Wednesday, May 10, 2006

MoD vision :: Why

For too long dust, and all its associates and relatives, have been overlooked by the great museological institutions. They are full of it -- but they overlook it or, worse, mindlessly destroy it. The world needs somewhere that all the dust, shards, fragments and shadows can be gathered, displayed and conserved in an appropriate environment. MoD is laying down a heritage for future generations. History will be our judge.

1 Comments:

Blogger Director said...

Of course, that's the official explanation.

But if someone were to ask me, “Why Museum of Dust?” I would have no simple answer. The easiest way to explain it, I suppose, is as a vocation. It crept up on me, unlooked for, unexpected, and certainly unwanted.

At least initially. After a time, however, I came to accept the inevitability of this task. I was meant for this. THIS is why I was born.

Even as a child, I loved the shadows. I liked the back of things, the bits no one else ever saw. I remember rubbing my face on their rough burred surfaces and licking their tattoo of calligraphic texta scrawls. I devoured stories of improbable quests, of unlikely monsters and even more impossible protagonists. I liked to tear the last pages out of new books, before I read, savouring the delicious ambiguity of their new fate.

I came, slowly, to realise that the world itself is full with things that have been overlooked, that have been mislaid and forgotten. Things that briefly effloresced and then just as quickly putresce. That have waned and wasted, metamorphosing into misbegotten new forms. Things that have been worn by time into tattered veils, ghosts long before their deaths.

I came to feel that my own fate was somehow running parallel to theirs. I realised that I could give them respite from a cruel and uncaring world here, among their own kind. It is my fondest and most fervent hope that here in the Museum of Dust, the detritus of history and the victims of various cognitive and mnemonic failures can find a resting place and a safe harbour.
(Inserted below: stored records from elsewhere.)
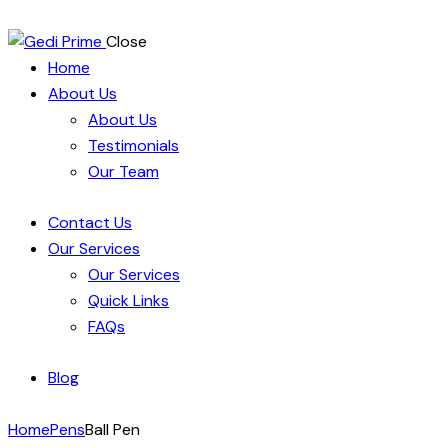
Close
Home
About Us
About Us
Testimonials
Our Team
Contact Us
Our Services
Our Services
Quick Links
FAQs
Blog
Home
Pens
Ball Pen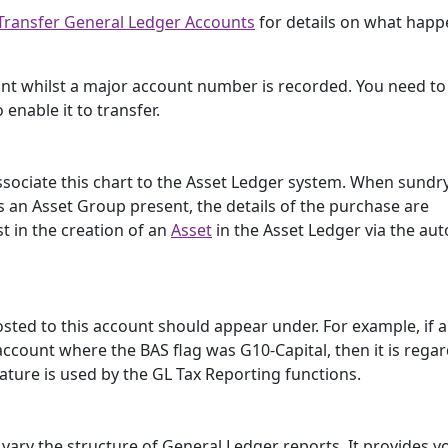
Transfer General Ledger Accounts
for details on what happ
nt whilst a major account number is recorded. You need to
 enable it to transfer.
associate this chart to the Asset Ledger system. When sundr
 an Asset Group present, the details of the purchase are
t in the creation of an
Asset
in the Asset Ledger via the au
osted to this account should appear under. For example, if 
ccount where the BAS flag was G10-Capital, then it is rega
eature is used by the GL Tax Reporting functions.
 vary the structure of General Ledger reports. It provides y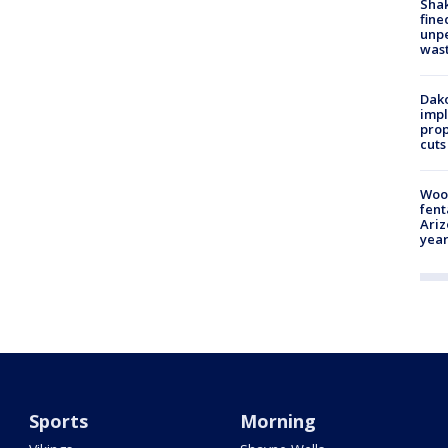
Sha
fine
unp
was
Dako
impl
prop
cuts
Woo
fent
Ariz
year
Sports
Morning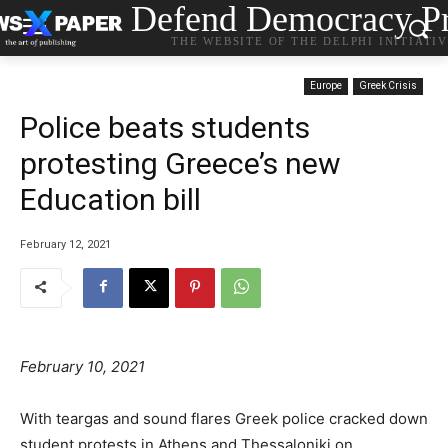
Defend Democracy Pr
THE WEBSITE OF THE DELPHI INITIATI
Europe
Greek Crisis
Police beats students
protesting Greece’s new
Education bill
February 12, 2021
February 10, 2021
With teargas and sound flares Greek police cracked down
student protests in Athens and Thessaloniki on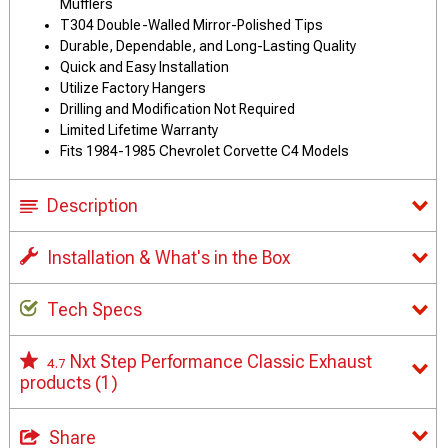
Mufflers
T304 Double-Walled Mirror-Polished Tips
Durable, Dependable, and Long-Lasting Quality
Quick and Easy Installation
Utilize Factory Hangers
Drilling and Modification Not Required
Limited Lifetime Warranty
Fits 1984-1985 Chevrolet Corvette C4 Models
Description
Installation & What's in the Box
Tech Specs
Nxt Step Performance Classic Exhaust
4.7
products
(1)
Share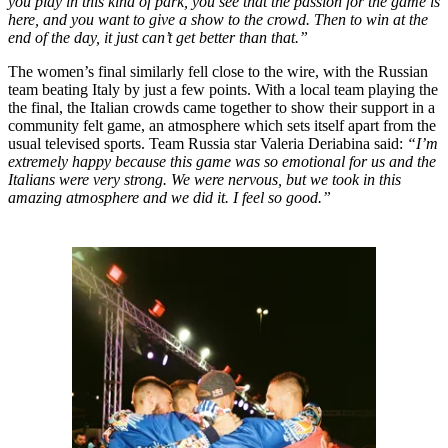
you play in this kind of park, you see that the passion for the game is
here, and you want to give a show to the crowd. Then to win at the
end of the day, it just can’t get better than that.”
The women’s final similarly fell close to the wire, with the Russian
team beating Italy by just a few points. With a local team playing the
the final, the Italian crowds came together to show their support in a
community felt game, an atmosphere which sets itself apart from the
usual televised sports. Team Russia star Valeria Deriabina said:
“I’m
extremely happy because this game was so emotional for us and the
Italians were very strong. We were nervous, but we took in this
amazing atmosphere and we did it. I feel so good.”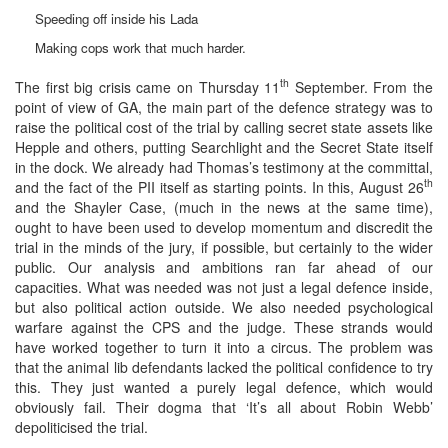
Speeding off inside his Lada
Making cops work that much harder.
th
The first big crisis came on Thursday 11
September. From the
point of view of GA, the main part of the defence strategy was to
raise the political cost of the trial by calling secret state assets like
Hepple and others, putting Searchlight and the Secret State itself
in the dock. We already had Thomas’s testimony at the committal,
th
and the fact of the PII itself as starting points. In this, August 26
and the Shayler Case, (much in the news at the same time),
ought to have been used to develop momentum and discredit the
trial in the minds of the jury, if possible, but certainly to the wider
public. Our analysis and ambitions ran far ahead of our
capacities. What was needed was not just a legal defence inside,
but also political action outside. We also needed psychological
warfare against the CPS and the judge. These strands would
have worked together to turn it into a circus. The problem was
that the animal lib defendants lacked the political confidence to try
this. They just wanted a purely legal defence, which would
obviously fail. Their dogma that ‘It’s all about Robin Webb’
depoliticised the trial.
MoD was born from a pure impulse of sheer benevolence and sincere altruism.

It was never, as some have so viciously impugned, an attempt to challenge my respected colleague Musrum’s reputation. Nothing can overshadow his towering achievements, most particularly in the realm of gardening. One has only to have the merest knowledge of his Herculean struggles against the Weed king to realise that the world will not soon see again his like. I have nothing but the highest admiration for his achievements and my sincerest sympathy is with him as he courageously struggles to master his unfortunate terror of sponge cats.
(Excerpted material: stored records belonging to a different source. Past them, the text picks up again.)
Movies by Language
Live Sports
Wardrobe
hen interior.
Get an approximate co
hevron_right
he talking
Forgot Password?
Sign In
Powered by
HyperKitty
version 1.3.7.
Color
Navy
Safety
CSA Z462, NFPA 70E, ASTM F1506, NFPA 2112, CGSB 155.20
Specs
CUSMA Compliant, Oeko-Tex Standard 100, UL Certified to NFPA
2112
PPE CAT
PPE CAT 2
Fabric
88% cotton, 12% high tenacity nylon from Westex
And I am certainly deeply mortified that it was my ignorance of the nature of Musrum’s crippling psychological disability that led me to make the unfortunate mistake of sending Musrum a brace or two of sponge kittens and thus, arguably, hastening his subsequent complete decline and withdrawal from the world.

However, I think that it is very clear, on a feature-by-feature comparison, that Musrum’s collection, or ‘museum’ as he would have it, and MoD have little or nothing in common.